騒音のレベルを表す単位がdB(デシベル)です。
dBの足し算ってどうやるかご存知ですか?
この記事では、簡単にdBの足し算をする方法を解説したいと思います。
是非参考にしてください!
*なお、この記事は「めたのさえたのブログ(理系じゃけん)」の 騒音の単位 dB(デシベル)の足し算ってどうやるの? 簡単に足し算する方法! という記事を抜粋したものです。
デシベルは単純に足し算できない
dBは単純に足し算できません。
50dB + 50dB = 100dB
とは、ならないのです。なぜでしょうか?
騒音の世界でよく用いられるdBは対数だからです。
具体的には、デシベルは以下のように計算します(ここで”^”は乗数を表しています。A^2とはAの2乗という意味です。)。
LpA = 10log(pA^2/p0^2)
= 20log(pA/p0)
なお、それぞれの文字の意味は以下の通りです。
LpA : 騒音レベル(dB)(A特性の音圧レベル)
pA : A特性音圧 (Pa)(周波数ごとの重み特性Aをかけた音圧)
p0 : 規準音圧 (Pa) (2×10^-5Pa)
対数同士は単純に足し算できませんよね。
ですから、
50dB + 50dB = 100dB にはならないことはわかっていただけると思います。

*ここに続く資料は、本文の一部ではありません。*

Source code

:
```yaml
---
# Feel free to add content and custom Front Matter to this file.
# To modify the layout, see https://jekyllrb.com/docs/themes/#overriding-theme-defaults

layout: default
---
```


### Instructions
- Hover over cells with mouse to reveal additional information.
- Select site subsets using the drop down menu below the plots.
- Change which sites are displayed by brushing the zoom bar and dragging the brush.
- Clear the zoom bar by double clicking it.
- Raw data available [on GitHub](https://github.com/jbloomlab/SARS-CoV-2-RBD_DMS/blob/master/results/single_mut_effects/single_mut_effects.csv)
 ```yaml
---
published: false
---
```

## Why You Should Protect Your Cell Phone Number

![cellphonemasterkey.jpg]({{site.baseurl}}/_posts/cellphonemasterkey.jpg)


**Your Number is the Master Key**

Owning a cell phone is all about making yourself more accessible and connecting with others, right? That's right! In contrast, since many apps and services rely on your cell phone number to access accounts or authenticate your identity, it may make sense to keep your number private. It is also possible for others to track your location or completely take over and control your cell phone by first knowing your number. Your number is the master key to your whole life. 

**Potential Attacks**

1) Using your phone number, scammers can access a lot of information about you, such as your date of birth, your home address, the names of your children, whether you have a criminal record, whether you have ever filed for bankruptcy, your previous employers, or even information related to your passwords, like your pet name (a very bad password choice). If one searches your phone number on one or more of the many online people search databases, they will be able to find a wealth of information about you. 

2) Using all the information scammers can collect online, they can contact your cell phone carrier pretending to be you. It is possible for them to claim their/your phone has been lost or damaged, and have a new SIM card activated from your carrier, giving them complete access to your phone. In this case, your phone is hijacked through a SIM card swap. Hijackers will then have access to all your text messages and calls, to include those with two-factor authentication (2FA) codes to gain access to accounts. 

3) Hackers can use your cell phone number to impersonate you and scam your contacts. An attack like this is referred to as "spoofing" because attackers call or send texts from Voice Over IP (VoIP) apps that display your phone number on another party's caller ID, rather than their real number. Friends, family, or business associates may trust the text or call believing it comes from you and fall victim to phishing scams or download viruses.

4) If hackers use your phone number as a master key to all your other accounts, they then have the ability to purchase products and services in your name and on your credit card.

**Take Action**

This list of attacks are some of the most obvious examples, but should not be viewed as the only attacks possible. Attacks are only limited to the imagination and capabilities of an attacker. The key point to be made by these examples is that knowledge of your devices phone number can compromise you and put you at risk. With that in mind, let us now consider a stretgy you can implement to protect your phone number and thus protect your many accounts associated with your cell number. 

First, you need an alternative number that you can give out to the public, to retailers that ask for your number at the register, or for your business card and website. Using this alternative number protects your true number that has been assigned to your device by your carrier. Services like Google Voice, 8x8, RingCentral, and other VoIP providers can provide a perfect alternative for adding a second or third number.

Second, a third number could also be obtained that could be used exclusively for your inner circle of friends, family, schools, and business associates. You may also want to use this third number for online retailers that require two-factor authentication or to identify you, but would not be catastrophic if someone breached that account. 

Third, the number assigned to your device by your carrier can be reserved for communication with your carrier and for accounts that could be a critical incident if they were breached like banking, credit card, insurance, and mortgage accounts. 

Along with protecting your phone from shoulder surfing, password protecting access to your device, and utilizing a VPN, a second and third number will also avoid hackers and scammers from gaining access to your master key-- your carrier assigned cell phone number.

さっきから、【A特性】ということばが出てきますが一体何なのでしょうか?これも騒音の基本用語なので、簡単に説明しておきたいと思います。
A特性とは何なの?
人間の耳は、周波数によって同じ音圧(音の大きさ)であっても、「大きい音」と感じたり「小さい音」と感じることがあります。具体的には、人間の耳は4kHz付近の音を最も感度よく聞くことが出来るとされています。これより周波数が低くなっても大きくなっても、「音が小さい」と感じます。
1000Hz(1kHz)の時の70dBを基準にして考えてみましょう。
同じ70dBでも、
- 500Hzでは、67dB相当に感じる
- 4000kHzでは、71dB相当に感じる
など、周波数によって実際に感じる音の大きさには差があります。この「実際の音圧レベルと、人間の感覚の差を埋めた」のがA特性の音圧レベルなんです。その補正値については、「JIS C 1509」に記載されています。その内容を以下に抜粋しておきます。

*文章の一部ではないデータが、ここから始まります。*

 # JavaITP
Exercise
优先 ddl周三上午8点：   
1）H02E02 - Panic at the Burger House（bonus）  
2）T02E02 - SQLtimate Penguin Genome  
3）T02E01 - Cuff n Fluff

周波数(Hz) 補正値(dB) 20 -50.5 25 -44.7 31.5 -39.4 40 -34.6 50 -30.2 63 -26.2 80 -22.5 100 -19.1 125 -16.1 160 -13.4 200 -10.9 250 -8.6 315 -6.6 400 -4.8 500 -3.2 630 -1.9 800 -0.8 1000 0.0 1250 0.6 1600 1.0 2000 1.2 2500 1.3 3150 1.2 4000 1.0 5000 0.5 6300 -0.1 8000 -1.1 10000 -2.5 12500 -4.3 16000 -6.6 20000 -9.3
結局どうやってdBの足し算をするの?
さきほど説明させていただいた通り、dBは対数なので、単純に足し算することはできません。dBを計算しようとすると対数の計算をしなければなりません。それって面倒くさいですよね。ですので、簡便にdBの足し算をする方法が存在します。

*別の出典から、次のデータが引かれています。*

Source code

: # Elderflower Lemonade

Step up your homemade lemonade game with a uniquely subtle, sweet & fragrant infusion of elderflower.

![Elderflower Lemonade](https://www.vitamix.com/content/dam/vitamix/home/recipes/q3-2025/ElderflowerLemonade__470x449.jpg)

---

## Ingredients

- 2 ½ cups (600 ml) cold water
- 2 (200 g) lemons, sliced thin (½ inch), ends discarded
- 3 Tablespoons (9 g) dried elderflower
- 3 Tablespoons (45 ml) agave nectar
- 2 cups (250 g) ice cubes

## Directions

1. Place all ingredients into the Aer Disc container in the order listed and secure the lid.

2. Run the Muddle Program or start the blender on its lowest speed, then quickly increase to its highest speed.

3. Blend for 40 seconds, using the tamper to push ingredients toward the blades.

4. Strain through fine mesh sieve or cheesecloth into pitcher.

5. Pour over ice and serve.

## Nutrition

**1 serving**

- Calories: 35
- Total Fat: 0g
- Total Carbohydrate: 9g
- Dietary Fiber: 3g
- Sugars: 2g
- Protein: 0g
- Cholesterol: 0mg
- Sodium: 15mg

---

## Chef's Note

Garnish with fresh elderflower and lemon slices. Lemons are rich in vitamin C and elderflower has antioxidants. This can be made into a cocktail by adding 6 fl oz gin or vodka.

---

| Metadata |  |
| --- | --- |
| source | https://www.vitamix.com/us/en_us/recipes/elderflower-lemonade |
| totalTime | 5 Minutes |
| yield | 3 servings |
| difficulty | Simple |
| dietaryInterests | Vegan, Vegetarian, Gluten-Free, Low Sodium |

資格試験や実務では、この方法で足し算をしてほぼ問題ありません。
以下の流れで足し算します。
- 足したいdBの差(レベル差)を計算する
- dBの和の補正値の表を参照する(以下の表)
- 大きいほうの騒音dBに補正値を足す
- この数値がdBの足し算をした数値になる
表-1 デシベル(dB)の和 補正値表
レベル差(dB) | 0 | 1 | 2 | 3 | 4 | 5 | 6 | 7 | 8 | 9 | 10 |
補正値(dB) | 3 | 2 | 1 | 0 |
具体例
分かりずらいので、具体例で考えてみましょう。
(1) 60dB + 60dB
①足したいdBの差(レベル差)
60 - 60 = 0
②レベル差が0(ゼロ)の時の補正値は表-1より3dB
③60 + 3 = 63dB
④ 答え:63dB
(2) 74dB + 60dB
①足したいdBの差(レベル差)
74 - 60 = 14
②レベル差が10以上の時の補正値は表-1より0dB
③ 74+0 = 74dB
④ 答え:74dB
(3) 70dB + 70dB + 70dB
①足したいdBの差(レベル差)
70 - 70 = 0
②レベル差が0(ゼロ)の時の補正値は表-1より3dB
③70 + 3= 73dB
④足したいdBの差(レベル差)
73 - 70 = 3dB
⑤レベル差が3の時の補正値は表-1より2dB
73 + 2 =75dB
⑥ 答え:75dB
デシベルの和の問題は公害防止管理者試験でよく出題される内容です。公害防止管理者(騒音・振動)を受験される方は必ず覚えておきたいですね!